Record extracts:
= = =

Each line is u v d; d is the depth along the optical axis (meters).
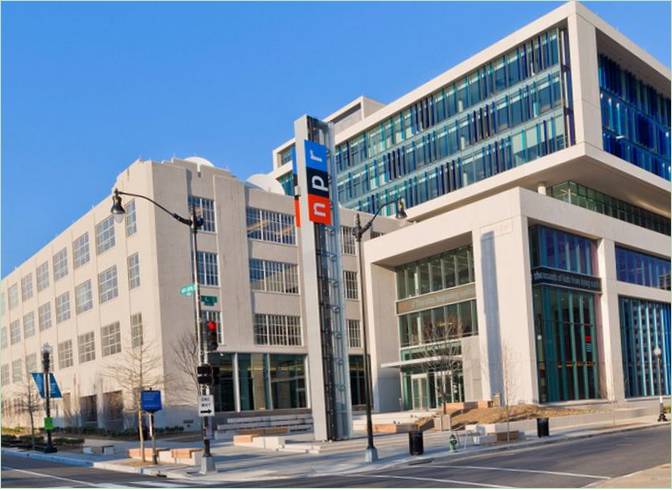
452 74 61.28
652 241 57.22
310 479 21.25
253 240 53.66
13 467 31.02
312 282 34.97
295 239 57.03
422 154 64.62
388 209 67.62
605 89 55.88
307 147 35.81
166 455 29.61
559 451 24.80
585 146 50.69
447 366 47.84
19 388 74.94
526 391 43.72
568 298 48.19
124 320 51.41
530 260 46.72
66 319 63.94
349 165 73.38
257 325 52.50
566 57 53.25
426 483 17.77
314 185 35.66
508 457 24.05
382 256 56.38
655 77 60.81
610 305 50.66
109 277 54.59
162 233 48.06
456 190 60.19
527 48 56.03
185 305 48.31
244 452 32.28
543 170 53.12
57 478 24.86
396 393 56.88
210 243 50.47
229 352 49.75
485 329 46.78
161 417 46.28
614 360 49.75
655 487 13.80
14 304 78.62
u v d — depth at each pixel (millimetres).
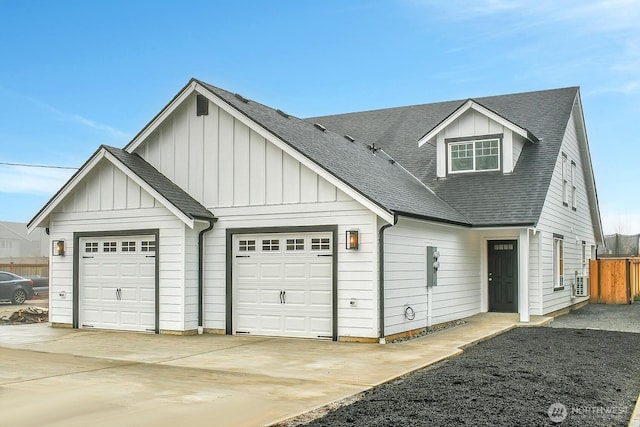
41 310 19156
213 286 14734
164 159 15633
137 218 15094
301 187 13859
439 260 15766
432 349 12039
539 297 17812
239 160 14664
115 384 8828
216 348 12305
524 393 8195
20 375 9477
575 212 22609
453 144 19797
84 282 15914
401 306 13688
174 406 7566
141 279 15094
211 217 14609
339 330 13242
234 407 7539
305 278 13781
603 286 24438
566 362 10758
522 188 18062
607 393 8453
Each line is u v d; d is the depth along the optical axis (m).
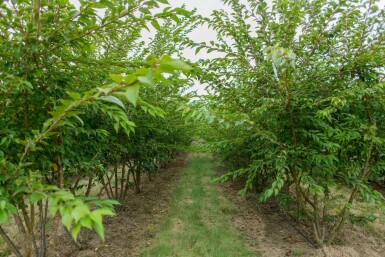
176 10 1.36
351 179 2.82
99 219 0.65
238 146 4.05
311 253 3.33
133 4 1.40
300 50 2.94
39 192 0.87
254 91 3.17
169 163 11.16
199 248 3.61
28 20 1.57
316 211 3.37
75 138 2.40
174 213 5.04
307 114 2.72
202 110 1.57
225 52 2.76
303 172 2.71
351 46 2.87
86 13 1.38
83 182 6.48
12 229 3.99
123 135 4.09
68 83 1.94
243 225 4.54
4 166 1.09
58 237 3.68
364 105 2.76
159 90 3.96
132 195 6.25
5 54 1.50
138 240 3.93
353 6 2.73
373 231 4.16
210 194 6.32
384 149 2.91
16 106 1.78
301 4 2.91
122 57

= = =

Exercise description:
Leave the images out and output the remaining material exactly as it stands.

Answer for the task:
Each line is u v d; d is the depth along the optical axis (meters).
452 74 61.28
652 241 57.22
310 479 21.25
253 240 53.66
13 467 31.02
312 282 34.97
295 239 57.03
422 154 64.62
388 209 67.62
605 89 55.88
307 147 35.81
166 455 29.61
559 451 24.80
585 146 50.69
447 366 47.84
19 388 74.94
526 391 43.72
568 298 48.19
124 320 51.41
530 260 46.72
66 319 63.94
349 165 73.38
257 325 52.50
566 57 53.25
426 483 17.77
314 185 35.66
508 457 24.05
382 256 56.38
655 77 60.81
610 305 50.66
109 277 54.59
162 233 48.06
456 190 60.19
527 48 56.03
185 305 48.31
244 452 32.28
543 170 53.12
57 478 24.86
396 393 56.88
210 243 50.47
229 352 49.75
485 329 46.78
161 417 46.28
614 360 49.75
655 487 13.80
14 304 78.62
u v d — depth at each pixel (millimetres).
41 310 19156
213 286 14734
164 159 15633
137 218 15094
301 187 13859
439 260 15766
432 349 12039
539 297 17812
239 160 14664
115 384 8828
216 348 12305
524 393 8195
20 375 9477
575 212 22609
453 144 19797
84 282 15914
401 306 13688
174 406 7566
141 279 15094
211 217 14609
339 330 13242
234 407 7539
305 278 13781
603 286 24438
566 362 10758
522 188 18062
607 393 8453
Each line is u v d; d is the depth along the optical axis (m).
176 10 1.36
351 179 2.82
99 219 0.65
238 146 4.05
311 253 3.33
133 4 1.40
300 50 2.94
39 192 0.87
254 91 3.17
169 163 11.16
199 248 3.61
28 20 1.57
316 211 3.37
75 138 2.40
174 213 5.04
307 114 2.72
202 110 1.57
225 52 2.76
303 172 2.71
351 46 2.87
86 13 1.38
83 182 6.48
12 229 3.99
123 135 4.09
68 83 1.94
243 225 4.54
4 166 1.09
58 237 3.68
364 105 2.76
159 90 3.96
132 195 6.25
5 54 1.50
138 240 3.93
353 6 2.73
373 231 4.16
210 194 6.32
384 149 2.91
16 106 1.78
301 4 2.91
122 57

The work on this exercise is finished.